Quark could have made a big deal out of this with user endorsements and an effort to differentiate themselves significantly from Adobe.  Instead, the official video does little to sell viewers on Blio, and the campaign feels like a feature upgrade, not a revolution.

It’s true that small changes can start a tidal wave, but Quark has to do more to be earth-shaking. And without that, Adobe will not be moved from its dominant position.

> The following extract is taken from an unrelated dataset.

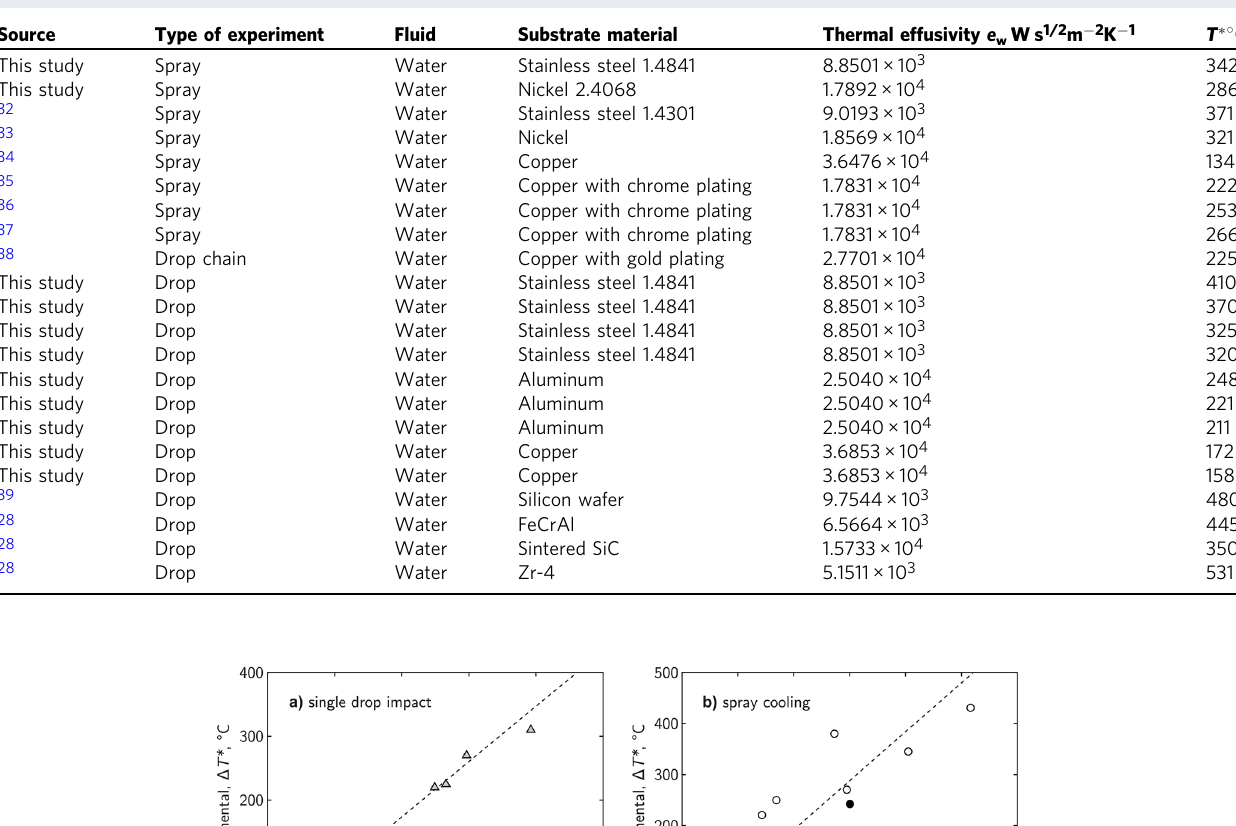
Table 1 List of the liquid and substrate materials and the values of the threshold temperature T * .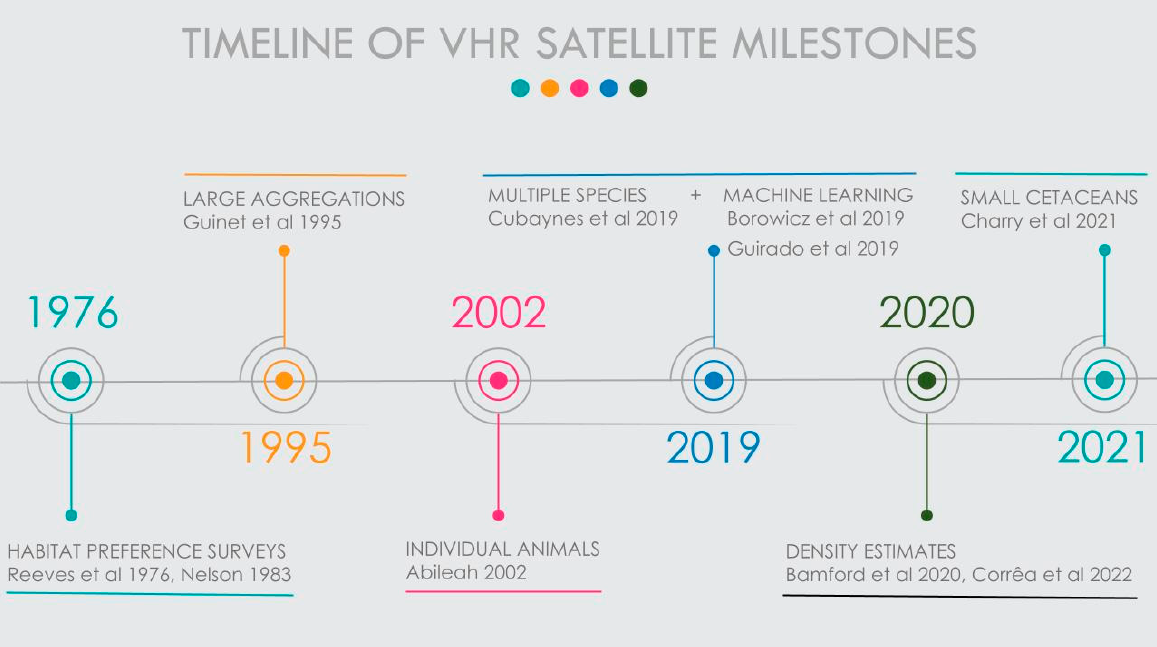
Figure 3. The timeline of advancements in wildlife research using very high-resolution (VHR) satellite imagery to understand habitat, distribution, and density with particular emphasis on developments relevant to the detection of marine mammals.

Find more coverage here in VentureBeat.

2 Responses to "Quark (Remember Them?) & Ray Kurzweil Take On Adobe InDesign For Making eBooks"

  • Dee Sadler

    July 1, 2010

    Ho Hum. InDesign CS5 still blows this away. No one is going to care because QuarkXPress could never do much out of the box, and here they had to partner with someone else to do what InDesign CS5 already does… and more. Much, much more. Now if Quark would focus on just what it was suppose to do, then maybe. Both are focusing on web a bit too much, but at least InDesign lets you put headlines across columns, and working with text is a dream next to Quark, or Quirk as we all use to call it. Sad. Can’t blame them for 1 more last ditch effort and even then they are still just catching up to what InDesign does out of the box.

  • Dave Wieneke

    July 5, 2010

    Hi Dee,
    That’s about how I see it — partnership is the option when development and marketing budgets aren’t enough to win.

    What get me is how “Ho Hum” their whole campaign is. They still have an installed based they can rev-up, but this is like a muddled feature release.

    It could have been a contender, or burnt out on a big idea. I’ll take your work about Adobe’s better product, but with no doubt, their positioning and marketing is a light year ahead.